EXERCISE:
Give the data again exactly, without images.

* * * * * * * * *

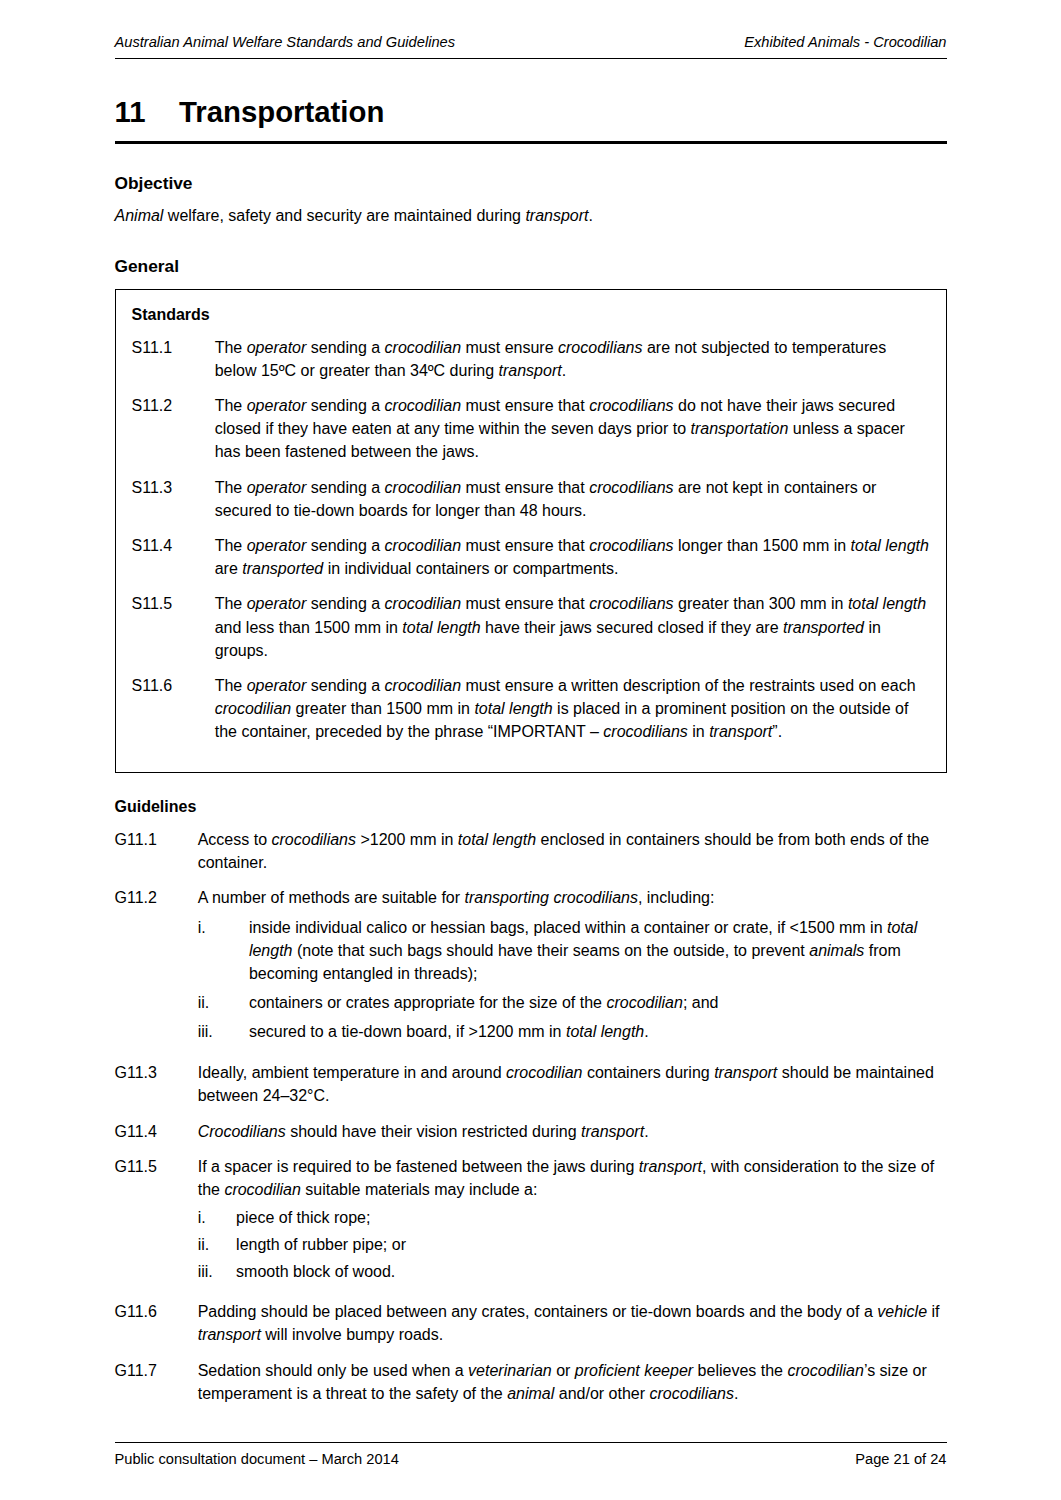Australian Animal Welfare Standards and Guidelines Exhibited Animals - Crocodilian
11 Transportation
Objective
Animal welfare, safety and security are maintained during transport.
General
Standards
S11.1
The operator sending a crocodilian must ensure crocodilians are not subjected to temperatures below 15ºC or greater than 34ºC during transport.
S11.2
The operator sending a crocodilian must ensure that crocodilians do not have their jaws secured closed if they have eaten at any time within the seven days prior to transportation unless a spacer has been fastened between the jaws.
S11.3
The operator sending a crocodilian must ensure that crocodilians are not kept in containers or secured to tie-down boards for longer than 48 hours.
S11.4
The operator sending a crocodilian must ensure that crocodilians longer than 1500 mm in total length are transported in individual containers or compartments.
S11.5
The operator sending a crocodilian must ensure that crocodilians greater than 300 mm in total length and less than 1500 mm in total length have their jaws secured closed if they are transported in groups.
S11.6
The operator sending a crocodilian must ensure a written description of the restraints used on each crocodilian greater than 1500 mm in total length is placed in a prominent position on the outside of the container, preceded by the phrase “IMPORTANT – crocodilians in transport”.
Guidelines
G11.1
Access to crocodilians >1200 mm in total length enclosed in containers should be from both ends of the container.
G11.2
A number of methods are suitable for transporting crocodilians, including:
i. inside individual calico or hessian bags, placed within a container or crate, if <1500 mm in total length (note that such bags should have their seams on the outside, to prevent animals from becoming entangled in threads);
ii. containers or crates appropriate for the size of the crocodilian; and
iii. secured to a tie-down board, if >1200 mm in total length.
G11.3
Ideally, ambient temperature in and around crocodilian containers during transport should be maintained between 24–32°C.
G11.4
Crocodilians should have their vision restricted during transport.
G11.5
If a spacer is required to be fastened between the jaws during transport, with consideration to the size of the crocodilian suitable materials may include a:
i. piece of thick rope;
ii. length of rubber pipe; or
iii. smooth block of wood.
G11.6
Padding should be placed between any crates, containers or tie-down boards and the body of a vehicle if transport will involve bumpy roads.
G11.7
Sedation should only be used when a veterinarian or proficient keeper believes the crocodilian’s size or temperament is a threat to the safety of the animal and/or other crocodilians.
Public consultation document – March 2014 Page 21 of 24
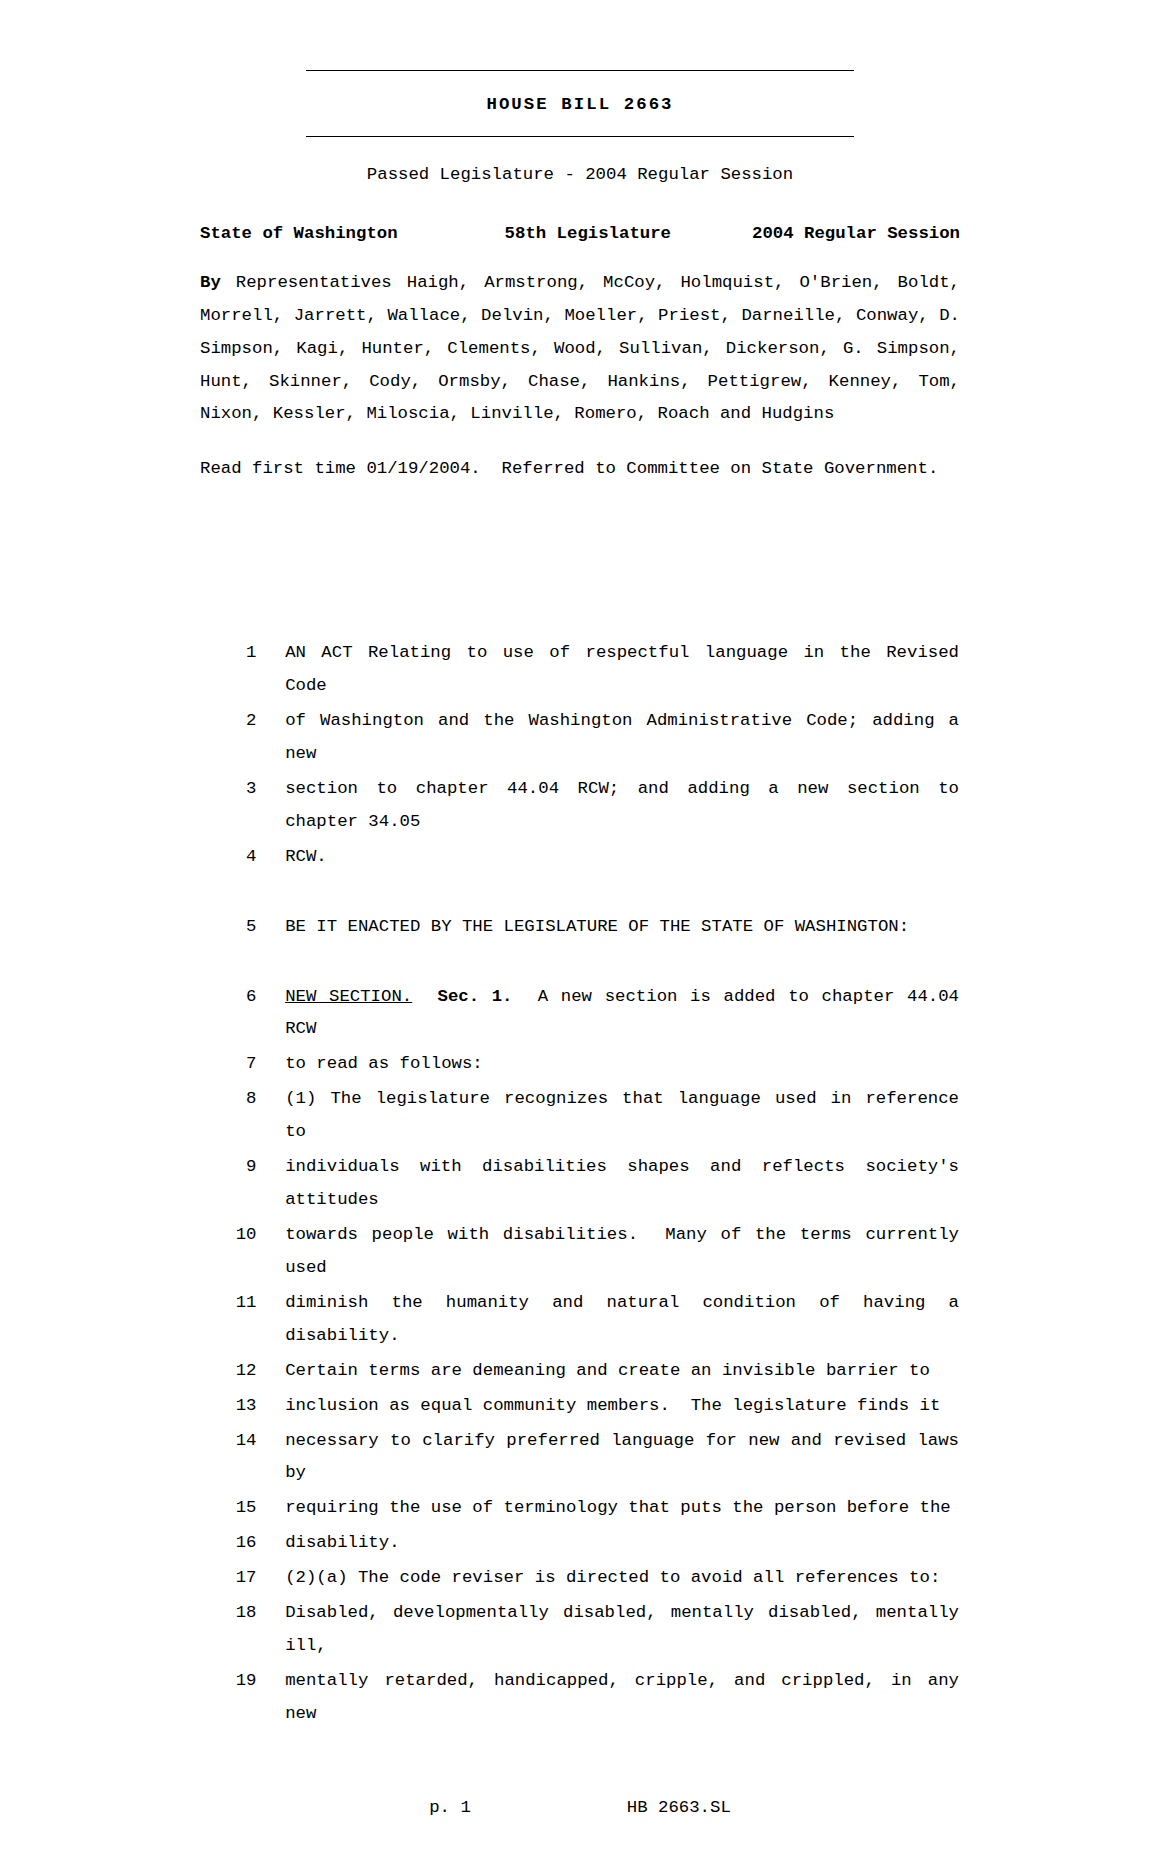HOUSE BILL 2663
Passed Legislature - 2004 Regular Session
State of Washington 58th Legislature 2004 Regular Session
By Representatives Haigh, Armstrong, McCoy, Holmquist, O'Brien, Boldt, Morrell, Jarrett, Wallace, Delvin, Moeller, Priest, Darneille, Conway, D. Simpson, Kagi, Hunter, Clements, Wood, Sullivan, Dickerson, G. Simpson, Hunt, Skinner, Cody, Ormsby, Chase, Hankins, Pettigrew, Kenney, Tom, Nixon, Kessler, Miloscia, Linville, Romero, Roach and Hudgins
Read first time 01/19/2004. Referred to Committee on State Government.
| 1 | AN ACT Relating to use of respectful language in the Revised Code |
| 2 | of Washington and the Washington Administrative Code; adding a new |
| 3 | section to chapter 44.04 RCW; and adding a new section to chapter 34.05 |
| 4 | RCW. |
| 5 | BE IT ENACTED BY THE LEGISLATURE OF THE STATE OF WASHINGTON: |
| 6 | NEW SECTION. Sec. 1. A new section is added to chapter 44.04 RCW |
| 7 | to read as follows: |
| 8 | (1) The legislature recognizes that language used in reference to |
| 9 | individuals with disabilities shapes and reflects society's attitudes |
| 10 | towards people with disabilities. Many of the terms currently used |
| 11 | diminish the humanity and natural condition of having a disability. |
| 12 | Certain terms are demeaning and create an invisible barrier to |
| 13 | inclusion as equal community members. The legislature finds it |
| 14 | necessary to clarify preferred language for new and revised laws by |
| 15 | requiring the use of terminology that puts the person before the |
| 16 | disability. |
| 17 | (2)(a) The code reviser is directed to avoid all references to: |
| 18 | Disabled, developmentally disabled, mentally disabled, mentally ill, |
| 19 | mentally retarded, handicapped, cripple, and crippled, in any new |
p. 1 HB 2663.SL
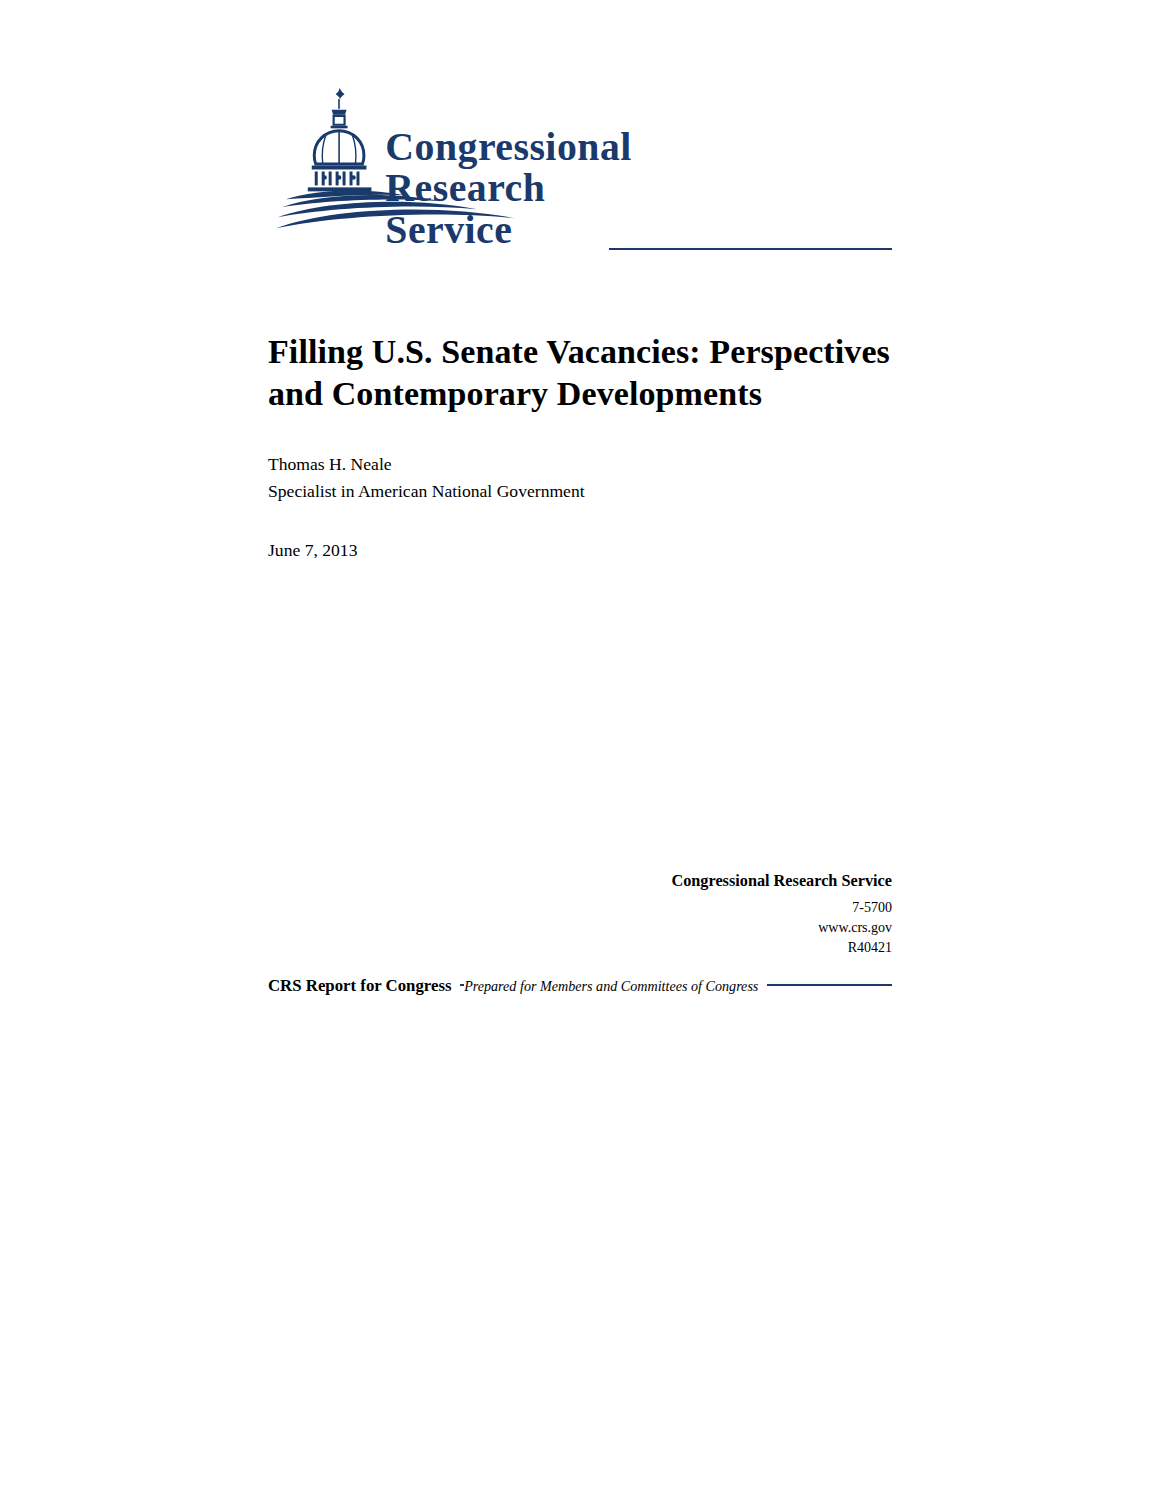Congressional Research Service
Filling U.S. Senate Vacancies: Perspectives
and Contemporary Developments
Thomas H. Neale
Specialist in American National Government
June 7, 2013
Congressional Research Service
7-5700
www.crs.gov
R40421
CRS Report for Congress
Prepared for Members and Committees of Congress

* * * * * * * * *

WRITTEN ANSWER:
Australian Animal Welfare Standards and Guidelines Exhibited Animals - Crocodilian
11 Transportation
Objective
Animal welfare, safety and security are maintained during transport.
General
Standards
S11.1
The operator sending a crocodilian must ensure crocodilians are not subjected to temperatures below 15ºC or greater than 34ºC during transport.
S11.2
The operator sending a crocodilian must ensure that crocodilians do not have their jaws secured closed if they have eaten at any time within the seven days prior to transportation unless a spacer has been fastened between the jaws.
S11.3
The operator sending a crocodilian must ensure that crocodilians are not kept in containers or secured to tie-down boards for longer than 48 hours.
S11.4
The operator sending a crocodilian must ensure that crocodilians longer than 1500 mm in total length are transported in individual containers or compartments.
S11.5
The operator sending a crocodilian must ensure that crocodilians greater than 300 mm in total length and less than 1500 mm in total length have their jaws secured closed if they are transported in groups.
S11.6
The operator sending a crocodilian must ensure a written description of the restraints used on each crocodilian greater than 1500 mm in total length is placed in a prominent position on the outside of the container, preceded by the phrase “IMPORTANT – crocodilians in transport”.
Guidelines
G11.1
Access to crocodilians >1200 mm in total length enclosed in containers should be from both ends of the container.
G11.2
A number of methods are suitable for transporting crocodilians, including:
i. inside individual calico or hessian bags, placed within a container or crate, if <1500 mm in total length (note that such bags should have their seams on the outside, to prevent animals from becoming entangled in threads);
ii. containers or crates appropriate for the size of the crocodilian; and
iii. secured to a tie-down board, if >1200 mm in total length.
G11.3
Ideally, ambient temperature in and around crocodilian containers during transport should be maintained between 24–32°C.
G11.4
Crocodilians should have their vision restricted during transport.
G11.5
If a spacer is required to be fastened between the jaws during transport, with consideration to the size of the crocodilian suitable materials may include a:
i. piece of thick rope;
ii. length of rubber pipe; or
iii. smooth block of wood.
G11.6
Padding should be placed between any crates, containers or tie-down boards and the body of a vehicle if transport will involve bumpy roads.
G11.7
Sedation should only be used when a veterinarian or proficient keeper believes the crocodilian’s size or temperament is a threat to the safety of the animal and/or other crocodilians.
Public consultation document – March 2014 Page 21 of 24
HOUSE BILL 2663
Passed Legislature - 2004 Regular Session
State of Washington 58th Legislature 2004 Regular Session
By Representatives Haigh, Armstrong, McCoy, Holmquist, O'Brien, Boldt, Morrell, Jarrett, Wallace, Delvin, Moeller, Priest, Darneille, Conway, D. Simpson, Kagi, Hunter, Clements, Wood, Sullivan, Dickerson, G. Simpson, Hunt, Skinner, Cody, Ormsby, Chase, Hankins, Pettigrew, Kenney, Tom, Nixon, Kessler, Miloscia, Linville, Romero, Roach and Hudgins
Read first time 01/19/2004. Referred to Committee on State Government.
| 1 | AN ACT Relating to use of respectful language in the Revised Code |
| 2 | of Washington and the Washington Administrative Code; adding a new |
| 3 | section to chapter 44.04 RCW; and adding a new section to chapter 34.05 |
| 4 | RCW. |
| 5 | BE IT ENACTED BY THE LEGISLATURE OF THE STATE OF WASHINGTON: |
| 6 | NEW SECTION. Sec. 1. A new section is added to chapter 44.04 RCW |
| 7 | to read as follows: |
| 8 | (1) The legislature recognizes that language used in reference to |
| 9 | individuals with disabilities shapes and reflects society's attitudes |
| 10 | towards people with disabilities. Many of the terms currently used |
| 11 | diminish the humanity and natural condition of having a disability. |
| 12 | Certain terms are demeaning and create an invisible barrier to |
| 13 | inclusion as equal community members. The legislature finds it |
| 14 | necessary to clarify preferred language for new and revised laws by |
| 15 | requiring the use of terminology that puts the person before the |
| 16 | disability. |
| 17 | (2)(a) The code reviser is directed to avoid all references to: |
| 18 | Disabled, developmentally disabled, mentally disabled, mentally ill, |
| 19 | mentally retarded, handicapped, cripple, and crippled, in any new |
p. 1 HB 2663.SL
Congressional Research Service
Filling U.S. Senate Vacancies: Perspectives
and Contemporary Developments
Thomas H. Neale
Specialist in American National Government
June 7, 2013
Congressional Research Service
7-5700
www.crs.gov
R40421
CRS Report for Congress
Prepared for Members and Committees of Congress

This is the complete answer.